Interior Department approves mining plan for Colowyo Coal Mine |

Interior Department approves mining plan for Colowyo Coal Mine

Patrick Kelly
Colowyo Coal Company in Northwest Colorado
Noelle Leavitt Riley

After months of nail biting, Moffat County can breathe a heavy sigh of relief — the Department of the Interior has given the thumbs up to Colowyo’s new mining plan.

According to a press release from DOI, “Assistant Secretary of the Interior Janice Schneider has approved the mining plan for an expansion of the Colowyo Coal Mine in Craig.”

The approval is supported by an environmental assessment and finding of no significant impact prepared by the Office of Surface Mining Reclamation and Enforcement, as well as a biological opinion prepared by the U.S. Fish and Wildlife Service.

The approval of the new mine plan completes OMSRE’s effort to comply with a federal district Judge R. Brooke Jackson’s May 8 order to finalize the environmental review within 120 days.

According to the notice the Department of Justice filed with the district court, “Federal Defendants have now complied with the Court’s May 8 Order, thus obviating the need for entry of a vacatur order.”

In other words, the judge’s order has been satisfied and Colowyo can continue to mine coal under the new plan.

“We are grateful to the staff at the Office of Surface Mining and the other cooperating agencies for their diligence and hard work to complete the environmental review within the short timeframe ordered by the judge,” said Mike McInnes, chief executive officer of Tri-State Generation and Transmission Association, which owns Colowyo Mine through its subsidiary, Colowyo Coal Company.

Craig Mayor Ray Beck said this is the best news Northwest Colorado has received in a long time.

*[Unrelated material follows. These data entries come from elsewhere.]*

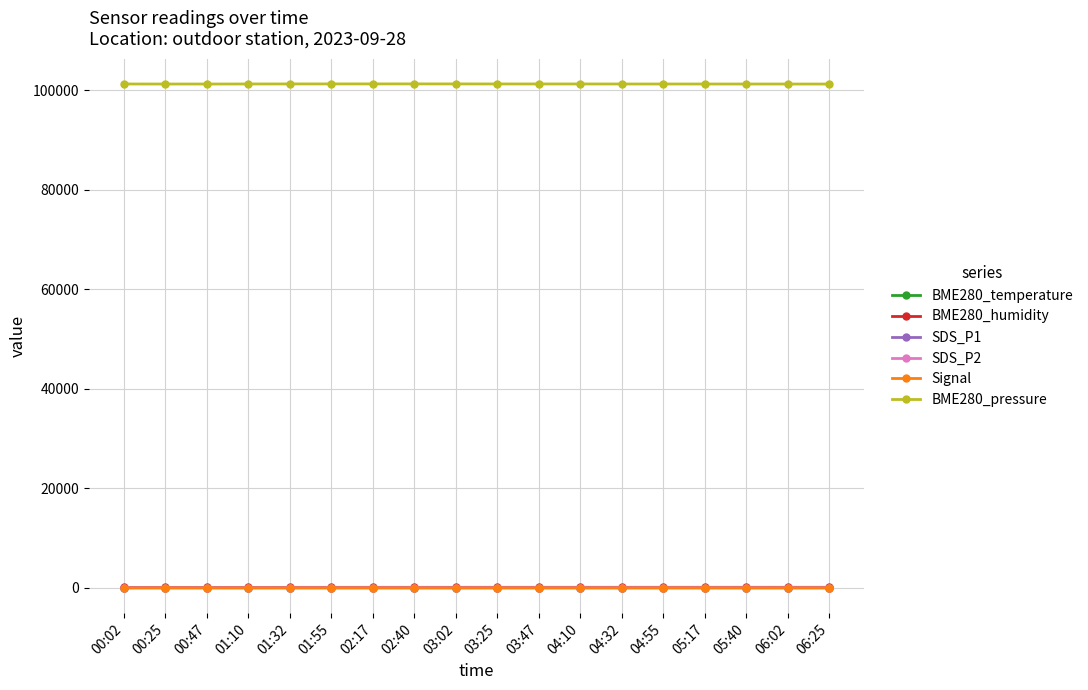

What is the label of the 14th point from the left?

04:55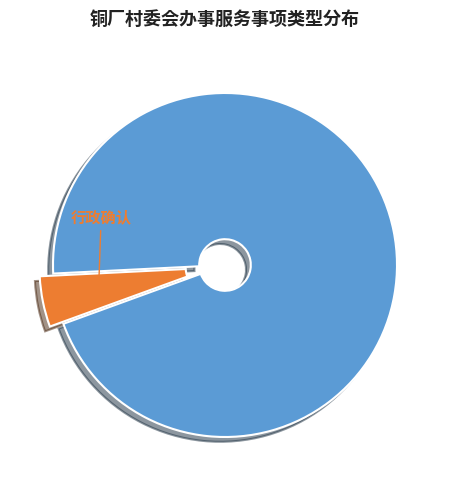

Count the number of slices in the pie.

2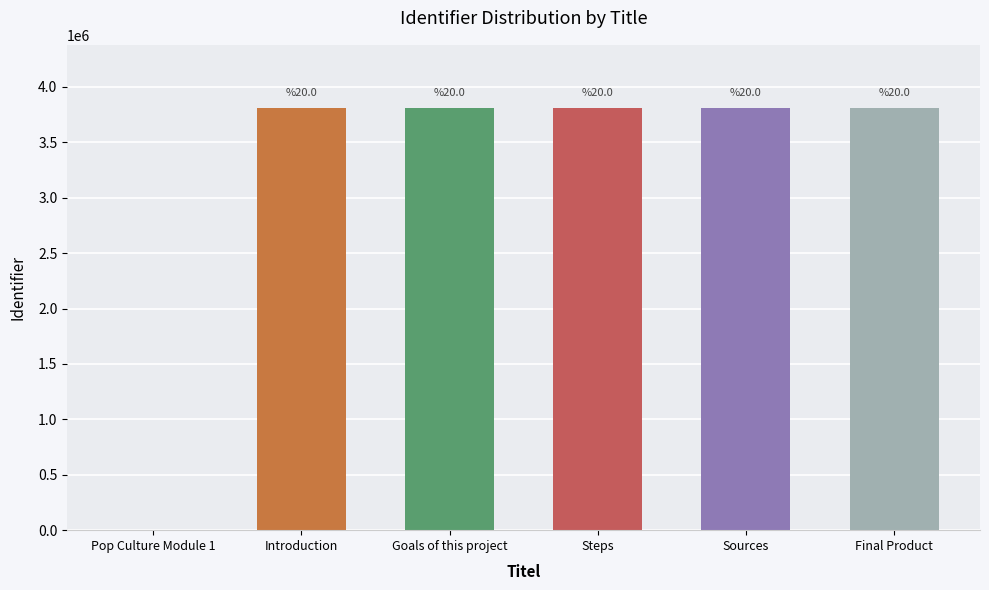

True or false: the data shows 928674 at Sources.

False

“I was just elated for the good news,” he said, adding that he wanted to thank OSMRE and DOI for all the hard work.

Beck also voiced his continued support for coal.

“If the American people want to keep having affordable electricity, then we’re going to have to keep mining coal,” he said.

Jackson’s order was the result of a claim brought by environmental advocacy group WildEarth Guardians. Guardians’ claim asserted OSMRE did not comply with the National Environmental Policy Act when it recommended approval of Colowyo’s mining plans to the Secretary of the Interior’s office in 2007.

Jackson agreed with the claim, specifically citing OSMRE’s failure to facilitate adequate public comment and take into account the indirect impacts of mining coal — steps he found were mandated by NEPA.

The ruling garnered the attention of state and federal lawmakers as well as Gov. John Hickenlooper, who urged Secretary of the Interior Sally Jewell to make sure the assessment was completed on time.

U.S. Sen. Cory Gardner, R-Colorado, who visited the mine in July, said in a statement he is pleased that OSMRE and DOI met the deadline and reached a conclusion that allows the mine to operate.

“An economic engine for Northwest Colorado, the Colowyo mine supports more than 200 jobs, produces $165 million in economic activity annually, and provides affordable energy to not only the region, but neighboring states. Now that the DOI has met the court’s deadline, the hardworking Colowyo employees should be able to get back to work immediately,” Gardner said in the statement.